Like any good reader, I did have my ideas around this book which de Soto somewhat answered as the book finished. Firstly, is capitalism the only way? He argues yes and actions by China post 1970, the fall of the Berlin wall etc seem to prove that. For me however, its not only that capitalism is bad but its lack of inclusivity. De Soto argues that this does not have to be the case but it is hard to see how not. Capitalism thrives on exclusion, be it by race (apartheid), nationality (colonialism), gender (patriarchy), knowledge or age. So even when the majority as helped into the capitalist system as in USA, the “bell jar” is alive and well as seen by the growing inequality in the West.

The last major critique for me is that in Zimbabwe atleast, dead capital is political capital. De Soto does speak about the fact of co-opting the elite and show them the benefits they have, but what happens if the immediate cost-benefit analysis isn’t in their favour? This is the case I believe with the lack of property rights for land, or peri-urban areas. The system benefits from keeping the status quo as is. But that would be very pessimistic of me to say that cannot be changed.

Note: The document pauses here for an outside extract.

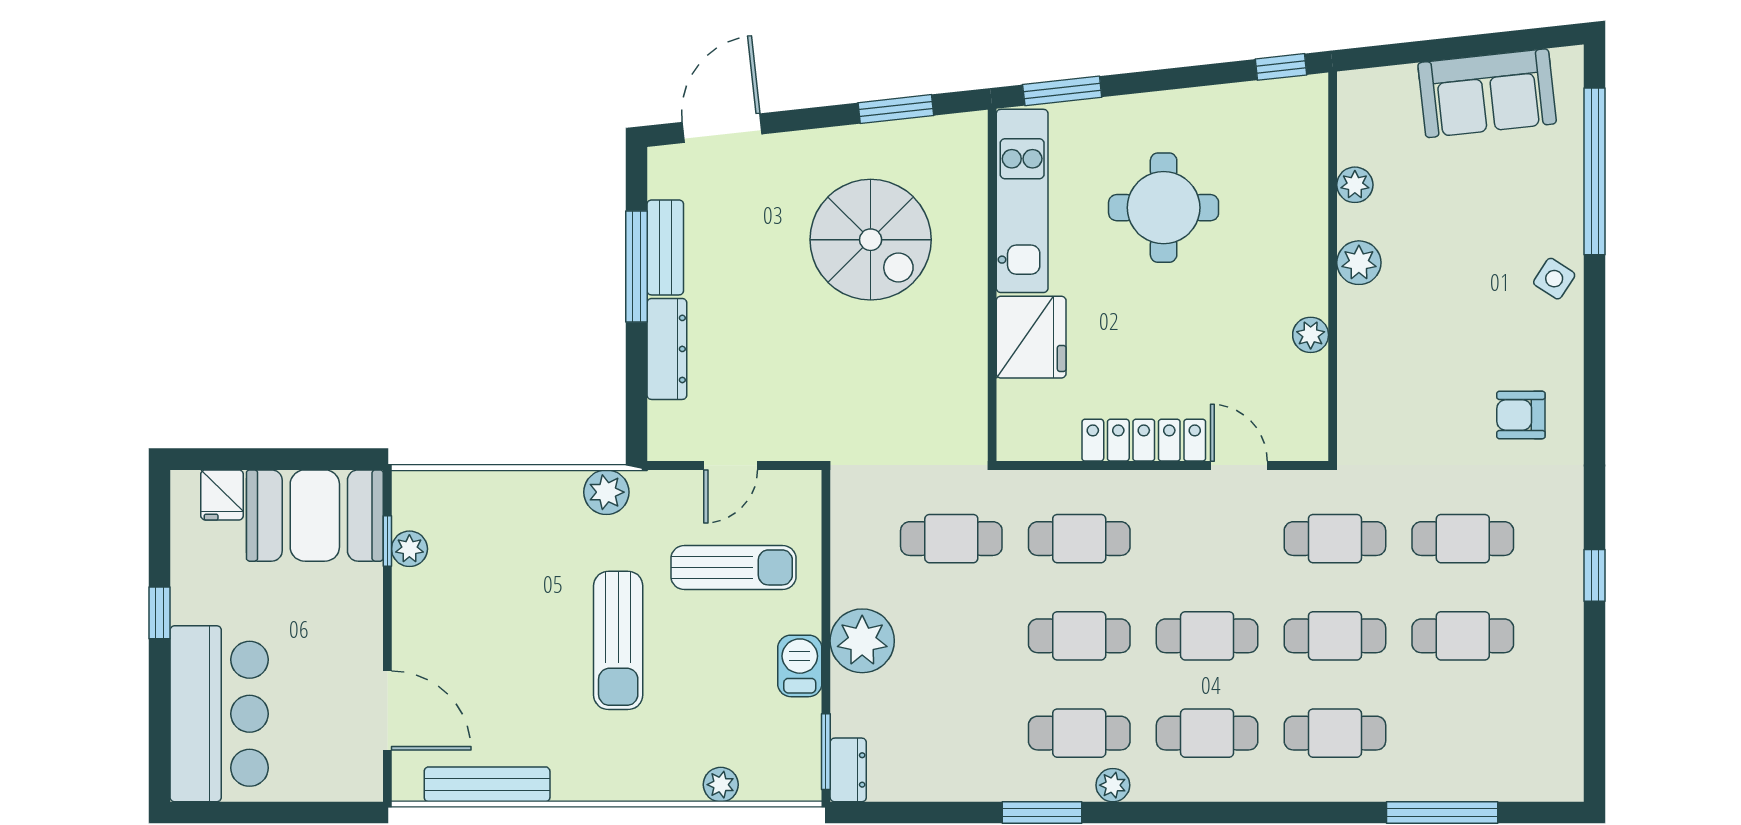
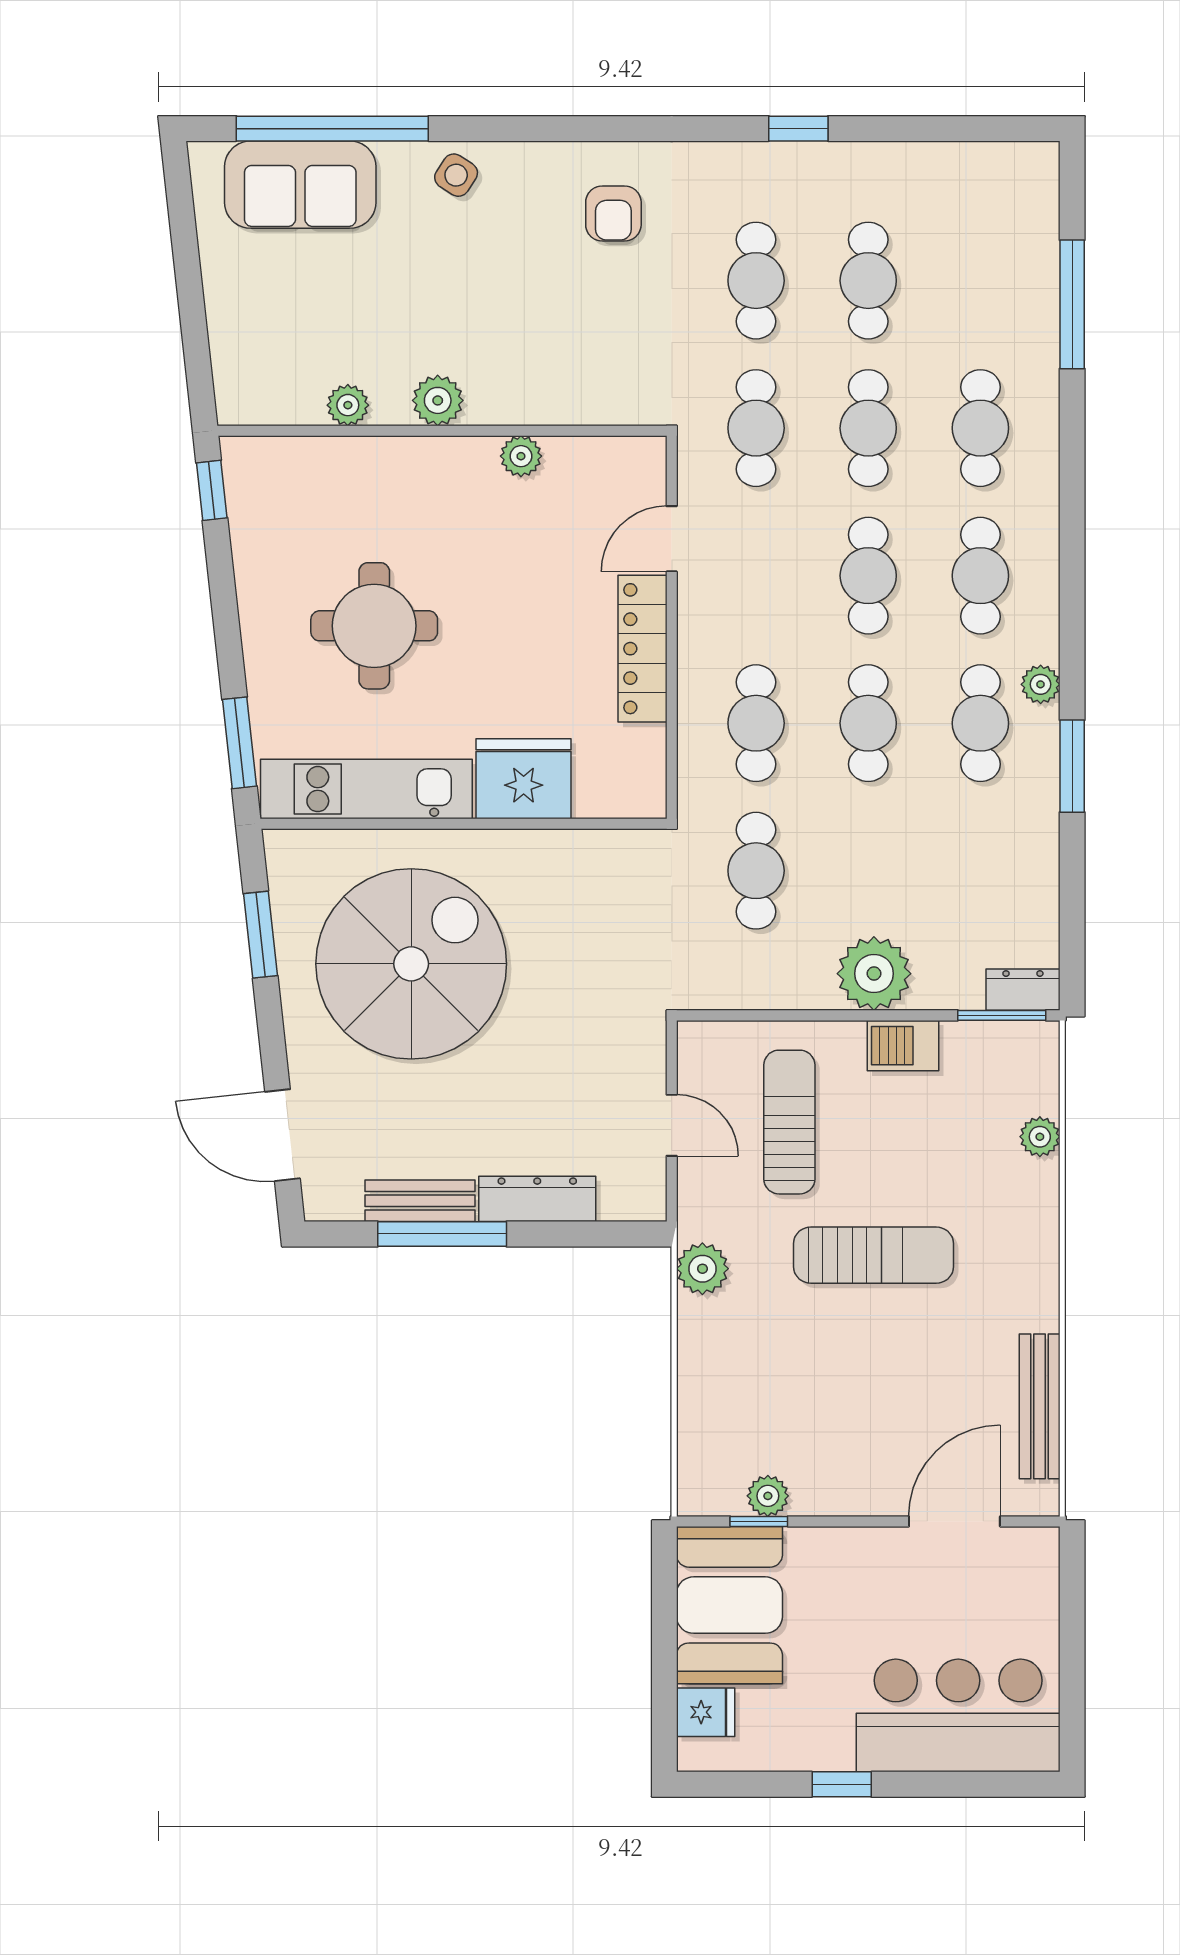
sofa: (1487, 93) -> (300, 185), moved, turned 96
spiral stairs: (871, 240) -> (411, 964), width x1.37, depth x1.37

Conclusively, this book has challenged me ideologically very much. I have had to re-consider some strongly held beliefs on private property and how it works; whether property is best managed privately or co-operatively (I still mainly support the latter) or whether that argument is old school and there really is no difference, just a matter of power and not tangible results. A book that leaves you with questions about yourself is always the best.